Release: New Retention model in the open model hub

Ivar Pruijn

In this release we added a Retention Matrix model to the open model hub, that enables you to run retention analysis directly on your data store, with just one operation. No need for data cleaning or building complex SQL queries. Next to overall retention analysis, it also enables you to drill down directly; you can quickly segment each cohort and stack ready-to-use models on top, like which top features are being used.

Use the new model to drive product adoption by understanding to what extent users return to your product, whether that improves over time, and how each cohort behaves in detail.

A demo

To build a Retention Matrix, you just need a dataframe with Objectiv data containing user_ids and moments, which are the dates for events that we consider relevant user activity.

You call the retention_matrix operation from the open model hub, and choose the desired timeframe (daily, weekly, monthly, or yearly) to use for the mutually exclusive cohorts that users will be distributed into:

retention_matrix = modelhub.aggregate.retention_matrix(df, time_period='monthly', percentage=True, display=True)
retention_matrix.head()

The result is shown in a heatmap (or as a dataframe, with parameter display=False):

/img/blog/releases/20220624/retention-matrix-example.png

What you see here is that:

  • Each row represents a cohort - in this case months;
  • Each column represents a time range, calculated with respect to the cohort start time - in this case number of months after the cohort’s start month;
  • The values are the percentage or number of users in a given cohort that returned in that time range.

That’s it!
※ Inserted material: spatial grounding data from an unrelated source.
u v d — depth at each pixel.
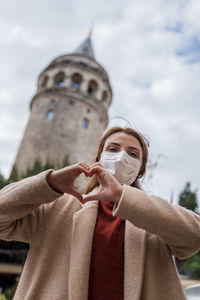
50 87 35.34
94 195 1.42
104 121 37.06
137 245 1.45
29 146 30.83
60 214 1.68
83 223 1.54
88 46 43.84
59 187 1.42
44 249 1.53
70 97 34.44
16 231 1.61
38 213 1.68
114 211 1.35
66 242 1.54
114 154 1.79
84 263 1.37
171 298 1.33
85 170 1.44
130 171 1.73
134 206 1.29
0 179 21.30
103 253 1.46
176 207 1.46
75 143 31.59
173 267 1.46
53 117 32.81
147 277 1.36
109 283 1.38
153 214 1.29
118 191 1.36
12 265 20.44
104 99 38.44
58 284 1.39
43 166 27.52
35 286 1.41
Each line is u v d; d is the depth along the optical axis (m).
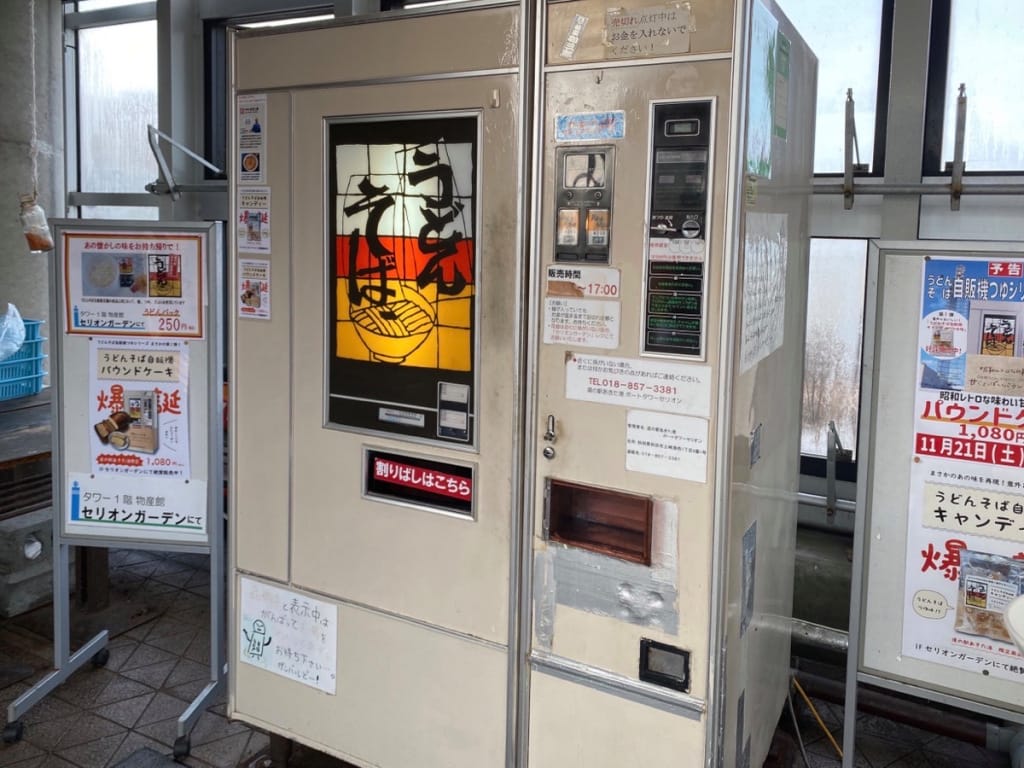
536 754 1.86
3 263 4.00
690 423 1.61
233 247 2.11
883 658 1.93
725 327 1.56
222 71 3.80
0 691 2.67
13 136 3.95
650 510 1.67
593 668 1.77
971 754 2.40
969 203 2.46
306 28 1.94
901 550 1.88
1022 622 1.33
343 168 1.93
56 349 2.50
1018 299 1.72
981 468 1.79
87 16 4.12
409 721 2.01
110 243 2.45
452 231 1.81
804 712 2.57
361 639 2.05
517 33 1.69
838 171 2.67
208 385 2.45
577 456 1.73
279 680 2.19
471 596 1.89
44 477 3.29
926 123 2.52
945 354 1.79
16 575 3.12
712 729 1.67
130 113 4.11
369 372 1.95
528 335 1.76
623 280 1.64
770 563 2.03
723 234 1.54
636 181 1.61
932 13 2.46
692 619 1.66
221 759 2.37
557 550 1.78
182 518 2.51
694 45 1.54
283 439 2.10
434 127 1.80
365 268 1.92
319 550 2.08
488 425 1.82
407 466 1.94
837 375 2.75
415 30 1.81
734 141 1.51
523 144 1.71
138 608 3.25
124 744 2.42
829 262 2.71
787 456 2.16
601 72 1.62
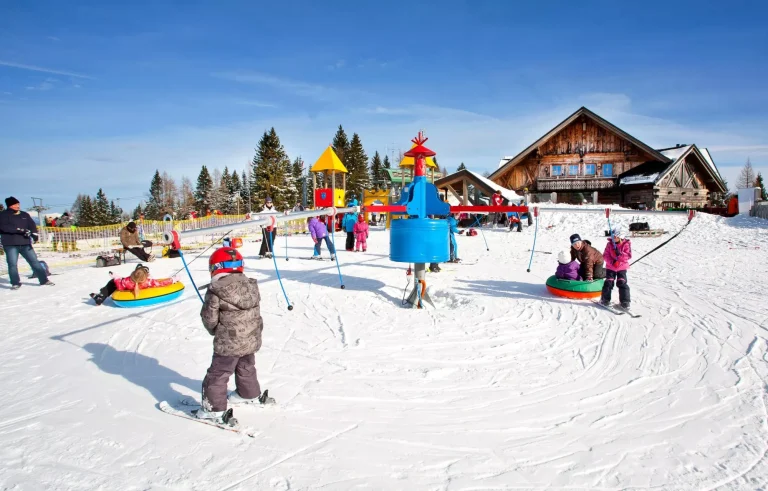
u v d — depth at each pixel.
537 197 34.38
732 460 3.22
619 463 3.19
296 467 3.11
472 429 3.67
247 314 3.75
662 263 12.48
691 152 31.03
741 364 4.96
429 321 6.86
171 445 3.40
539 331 6.32
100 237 23.09
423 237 7.34
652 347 5.56
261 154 58.38
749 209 24.66
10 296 9.16
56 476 3.01
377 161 86.81
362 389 4.45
Retention analysis straight out of the box, on raw analytics data.

Drilling down cohorts with ready-to-use models

In the Retention Matrix above, we can see that in the second cohort (of 2022-03) there’s a drop in retained users in the next month. Only 3.6% returned, whereas in the previous month’s cohort, this was 7.0%.
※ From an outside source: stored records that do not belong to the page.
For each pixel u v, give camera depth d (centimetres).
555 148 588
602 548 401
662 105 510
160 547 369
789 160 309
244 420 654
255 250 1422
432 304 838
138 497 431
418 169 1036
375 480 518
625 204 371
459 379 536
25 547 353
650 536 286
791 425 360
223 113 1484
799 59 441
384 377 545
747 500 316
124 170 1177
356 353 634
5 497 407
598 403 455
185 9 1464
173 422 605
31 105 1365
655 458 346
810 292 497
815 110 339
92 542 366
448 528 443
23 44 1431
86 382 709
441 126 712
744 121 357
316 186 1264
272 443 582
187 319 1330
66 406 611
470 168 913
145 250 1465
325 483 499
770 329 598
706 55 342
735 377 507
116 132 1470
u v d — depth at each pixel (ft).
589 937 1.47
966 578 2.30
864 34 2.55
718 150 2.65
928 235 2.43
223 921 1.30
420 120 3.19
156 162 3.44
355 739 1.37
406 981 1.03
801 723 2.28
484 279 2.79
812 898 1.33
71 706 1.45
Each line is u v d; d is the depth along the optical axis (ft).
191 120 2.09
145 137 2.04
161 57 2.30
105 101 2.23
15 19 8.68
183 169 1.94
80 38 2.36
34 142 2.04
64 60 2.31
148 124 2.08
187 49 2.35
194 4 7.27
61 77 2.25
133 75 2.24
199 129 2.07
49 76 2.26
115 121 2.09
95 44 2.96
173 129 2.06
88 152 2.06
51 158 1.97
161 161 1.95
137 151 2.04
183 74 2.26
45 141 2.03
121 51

Let’s zoom in on these cohorts to analyze their differences, which we can now easily do, directly on the raw data.

First we calculate which cohort each user falls in, and add it to our dataframe:

cohorts = df[['user_id', 'moment']].groupby('user_id')['moment'].min().reset_index()
cohorts = cohorts.rename(columns={'moment': 'first_cohort'})

# add first cohort of the users to our DataFrame
df = df.merge(cohorts, on='user_id', how='left')

Then we create the segment of users in the first month (2022-02) by simply filtering on the time range, and see which features they used and how often:

cohort0_filter = (df['first_cohort'] > datetime(2022, 2, 1)) & (df['first_cohort'] < datetime(2022, 3, 1))
df[cohort0_filter]['event_type'].value_counts().head()

Those users used the following features:

event_type
VisibleEvent 3091
PressEvent 2928
ApplicationLoadedEvent 2234
MediaLoadEvent 1082
MediaStartEvent 528
Name: value_counts, dtype: int64

Now let’s look at what users did who are in the problematic segment:

cohort1_filter = (df['first_cohort'] > datetime(2022, 3, 1)) & (df['first_cohort'] < datetime(2022, 4, 1))
df[cohort1_filter]['event_type'].value_counts().head()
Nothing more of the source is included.